Please answer from the Xapian discussion thread: which terms does Enquire::get_eset() return?

Selected text:
=== Begin Enclosure ===

[Xapian-discuss] Newbie question: ESets, finding similar documents

Mon Dec 15 10:09:54 GMT 2008

Olly Betts wrote:
> On Wed, Dec 10, 2008 at 09:17:47AM +0000, Ben Campbell wrote:
>> Maybe it's just my understanding of ESets which is wrong... is it a case 
>> that Enquire::get_eset() returns terms that are common across the Rset? 
> 
> It returns terms which are more common in the RSet than in the document
> collection as a whole.

Ahhh - cool, that makes sense.

>> In some cases I'm using up to 30 documents in my RSet, so it doesn't 
>> seem so silly that all those annoying little terms _are_ the common 
>> ones... (although I'd have thought there'd be some weighting to take 
>> into account how common terms are across the database as a whole).
> 
> There is, but by chance sometimes common words which don't convey useful
> meaning will happen to relatively more common in the RSet.
> 
> In your case you're using an RSet based on articles written by a
> particular author, and a particular author's writing style may lead to
> this happening more often.

Ahh!
I _think_ it happens most often for columnists, journos who write 
opinion pieces on a variety of topics, and also use a lot of personal 
pronouns... "I", "we", "you" etc...
So those journos would have a higher frequency for those terms than over 
the database as a whole, hence their appearance in the ESet.

And I do get useful terms from get_eset(), once I filter out some of 
these cruft words. The results I'm getting now seem really good!

> This really should be documented.  I've started a new wiki page to track
> such things:
> 
> http://trac.xapian.org/wiki/MissingDocumentation

Are you interested in patches to the source code to add a couple of 
small notes to the API docs?
eg "returns terms which are more common in the RSet than in the document 
collection as a whole" would make all the difference to the get_eset() 
notes...

Thanks very much for all the help!

Ben.

=== End Enclosure ===

Data entries:
=== Begin Enclosure ===

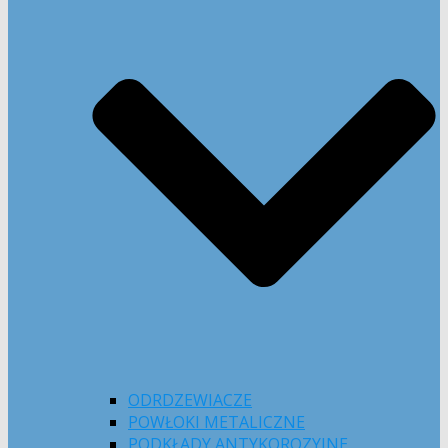
ODRDZEWIACZE
POWŁOKI METALICZNE
PODKŁADY ANTYKOROZYJNE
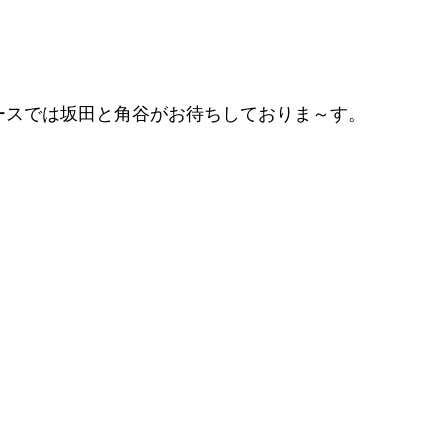
ースでは坂田と角谷がお待ちしておりま～す。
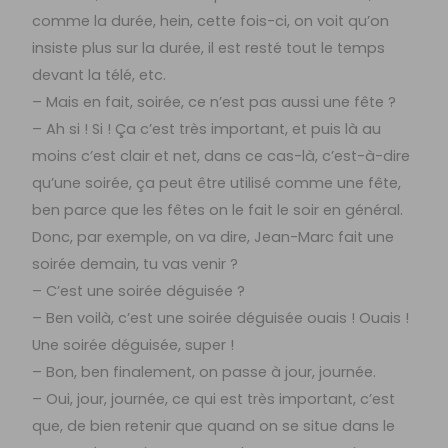
comme la durée, hein, cette fois-ci, on voit qu’on
insiste plus sur la durée, il est resté tout le temps
devant la télé, etc.
– Mais en fait, soirée, ce n’est pas aussi une fête ?
– Ah si ! Si ! Ça c’est très important, et puis là au
moins c’est clair et net, dans ce cas-là, c’est-à-dire
qu’une soirée, ça peut être utilisé comme une fête,
ben parce que les fêtes on le fait le soir en général.
Donc, par exemple, on va dire, Jean-Marc fait une
soirée demain, tu vas venir ?
– C’est une soirée déguisée ?
– Ben voilà, c’est une soirée déguisée ouais ! Ouais !
Une soirée déguisée, super !
– Bon, ben finalement, on passe à jour, journée.
– Oui, jour, journée, ce qui est très important, c’est
que, de bien retenir que quand on se situe dans le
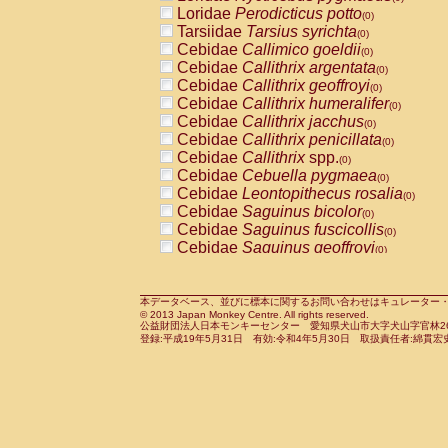
Pitheciidae
Callicebus cupreus
Loridae
Perodicticus potto
(0)
(0)
Pitheciidae
Callicebus donacophilus
Tarsiidae
Tarsius syrichta
(0
(0)
Pitheciidae
Callicebus moloch
Cebidae
Callimico goeldii
(0)
(0)
Pitheciidae
Callicebus torquatus
Cebidae
Callithrix argentata
(0)
(0)
Pitheciidae
Callicebus
spp.
Cebidae
Callithrix geoffroyi
(0)
(0)
Pitheciidae
Chiropotes satanas
Cebidae
Callithrix humeralifer
(0)
(0)
Pitheciidae
Pithecia monachus
Cebidae
Callithrix jacchus
(0)
(0)
Pitheciidae
Pithecia pithecia
Cebidae
Callithrix penicillata
(0)
(0)
Cercopithecidae
Cercocebus agilis
Cebidae
Callithrix
spp.
(0)
(0)
Cercopithecidae
Cercocebus galeritus
Cebidae
Cebuella pygmaea
(0)
Cercopithecidae
Cercocebus torquatu
Cebidae
Leontopithecus rosalia
(0)
Cercopithecidae
Cercocebus torquatus
Cebidae
Saguinus bicolor
(0)
Cercopithecidae
Cercocebus torquatu
Cebidae
Saguinus fuscicollis
(0)
Cercopithecidae
Cercocebus
hybrid
Cebidae
Saguinus geoffroyi
(0)
(0)
Cercopithecidae
Cercocebus
spp.
Cebidae
Saguinus imperator
(0)
(0)
Cercopithecidae
Lophocebus albigen
Cebidae
Saguinus labiatus
(0)
Cercopithecidae
Papio anubis
Cebidae
Saguinus leucopus
本データベース、並びに標本に関するお問い合わせはキュレーター・新宅勇太までお願い
(0)
(0)
© 2013 Japan Monkey Centre. All rights reserved.
Cercopithecidae
Papio cynocephalus
Cebidae
Saguinus midas
(
(0)
公益財団法人日本モンキーセンター 愛知県犬山市大字犬山字官林26番
Cercopithecidae
Papio hamadryas
Cebidae
Saguinus mystax
(0)
登録:平成19年5月31日 有効:令和4年5月30日 取扱責任者:綿貫宏
(0)
Cercopithecidae
Papio papio
Cebidae
Saguinus nigricollis
(0)
(0)
Cercopithecidae
Papio
spp.
Cebidae
Saguinus oedipus
(0)
(1)
Cercopithecidae
Mandrillus leucopha
Cebidae
Saguinus weddelli
(0)
Cercopithecidae
Mandrillus sphinx
Cebidae
Saguinus
spp.
(0)
(0)
Cercopithecidae
Theropithecus gelad
Cebidae
Aotus trivirgatus
(0)
Cercopithecidae
Macaca arctoides
Cebidae
Cebus albifrons
(0)
(0)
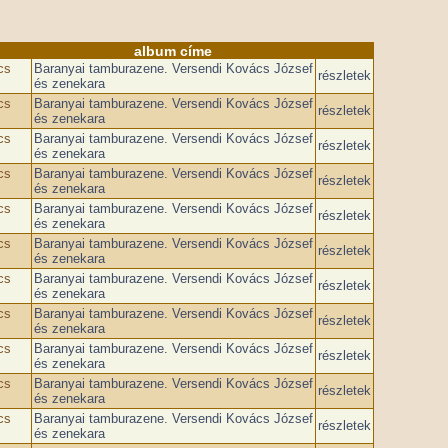
album címe
cs
Baranyai tamburazene. Versendi Kovács József
részletek
és zenekara
cs
Baranyai tamburazene. Versendi Kovács József
részletek
és zenekara
cs
Baranyai tamburazene. Versendi Kovács József
részletek
és zenekara
cs
Baranyai tamburazene. Versendi Kovács József
részletek
és zenekara
cs
Baranyai tamburazene. Versendi Kovács József
részletek
és zenekara
cs
Baranyai tamburazene. Versendi Kovács József
részletek
és zenekara
cs
Baranyai tamburazene. Versendi Kovács József
részletek
és zenekara
cs
Baranyai tamburazene. Versendi Kovács József
részletek
és zenekara
cs
Baranyai tamburazene. Versendi Kovács József
részletek
és zenekara
cs
Baranyai tamburazene. Versendi Kovács József
részletek
és zenekara
cs
Baranyai tamburazene. Versendi Kovács József
részletek
és zenekara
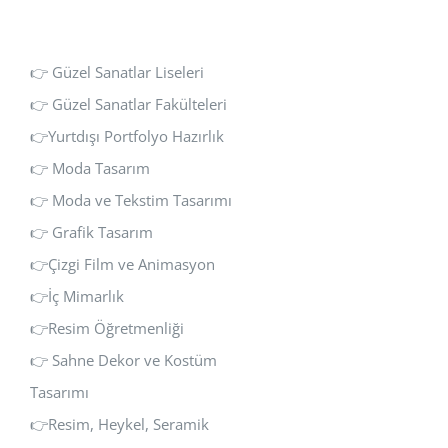
👉 Güzel Sanatlar Liseleri
👉 Güzel Sanatlar Fakülteleri
👉Yurtdışı Portfolyo Hazırlık
👉 Moda Tasarım
👉 Moda ve Tekstim Tasarımı
👉 Grafik Tasarım
👉Çizgi Film ve Animasyon
👉İç Mimarlık
👉Resim Öğretmenliği
👉 Sahne Dekor ve Kostüm
Tasarımı
👉Resim, Heykel, Seramik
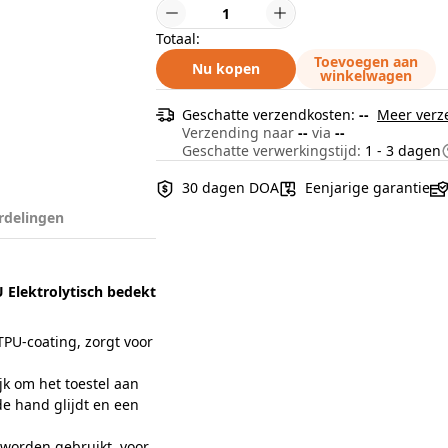
Totaal:
Toevoegen aan
Nu kopen
winkelwagen
Geschatte verzendkosten:
--
Meer verz
Verzending naar
--
via
--
Geschatte verwerkingstijd:
1 - 3 dagen
30 dagen DOA
Eenjarige garantie
rdelingen
 Elektrolytisch bedekt
TPU-coating, zorgt voor
k om het toestel aan
de hand glijdt en een
 worden gebruikt, voor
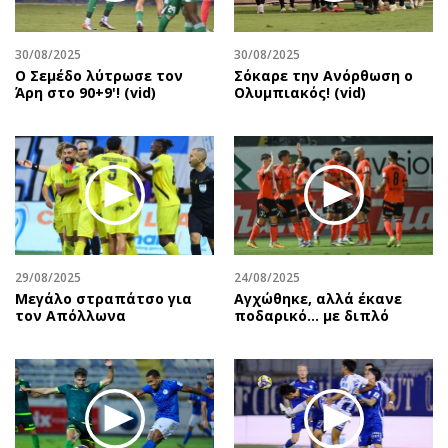
30/08/2025
30/08/2025
Ο Σεμέδο λύτρωσε τον
Σόκαρε την Ανόρθωση ο
Άρη στο 90+9'! (vid)
Ολυμπιακός! (vid)
29/08/2025
24/08/2025
Μεγάλο στραπάτσο για
Αγχώθηκε, αλλά έκανε
τον Απόλλωνα
ποδαρικό… με διπλό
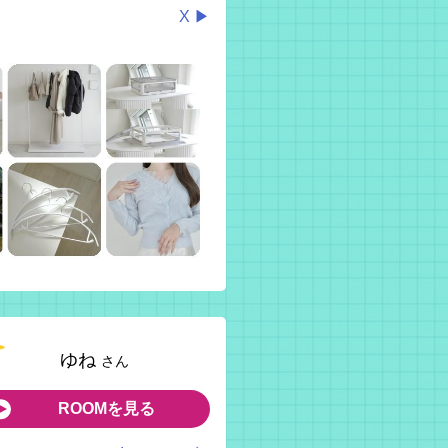
X ▶
ゆね
さん
ROOMを見る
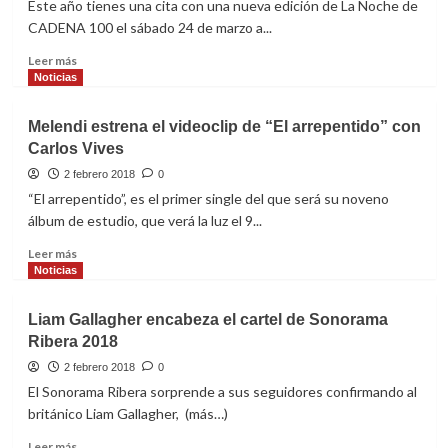
Este año tienes una cita con una nueva edición de La Noche de
single
CADENA 100 el sábado 24 de marzo a...
‘Us’
Leer
Leer más
más
Noticias
sobre
Manolo
Melendi estrena el videoclip de “El arrepentido” con
García
Carlos Vives
y
Amaia
2 febrero 2018
0
Montero,
“El arrepentido”, es el primer single del que será su noveno
primeros
álbum de estudio, que verá la luz el 9...
artistas
confirmados
Leer
Leer más
para
más
Noticias
La
sobre
noche
Melendi
Liam Gallagher encabeza el cartel de Sonorama
de
estrena
Ribera 2018
CADENA
el
100
videoclip
2 febrero 2018
0
2018
de
El Sonorama Ribera sorprende a sus seguidores confirmando al
“El
británico Liam Gallagher, (más…)
arrepentido”
con
Leer
Leer más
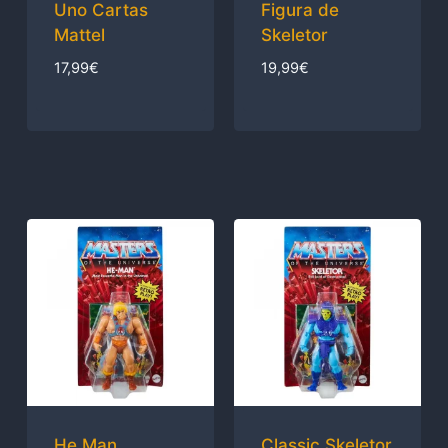
Uno Cartas
Figura de
Mattel
Skeletor
17,99
€
19,99
€
He Man
Classic Skeletor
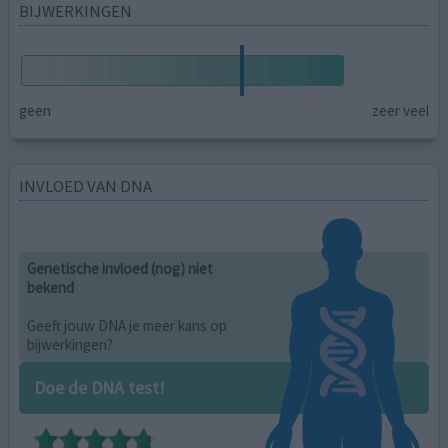
BIJWERKINGEN
geen
zeer veel
INVLOED VAN DNA
Genetische invloed (nog) niet
bekend
Geeft jouw DNA je meer kans op
bijwerkingen?
Doe de DNA test!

=== End Enclosure ===

Output below:
It returns terms that are more common in the RSet than in the document collection as a whole.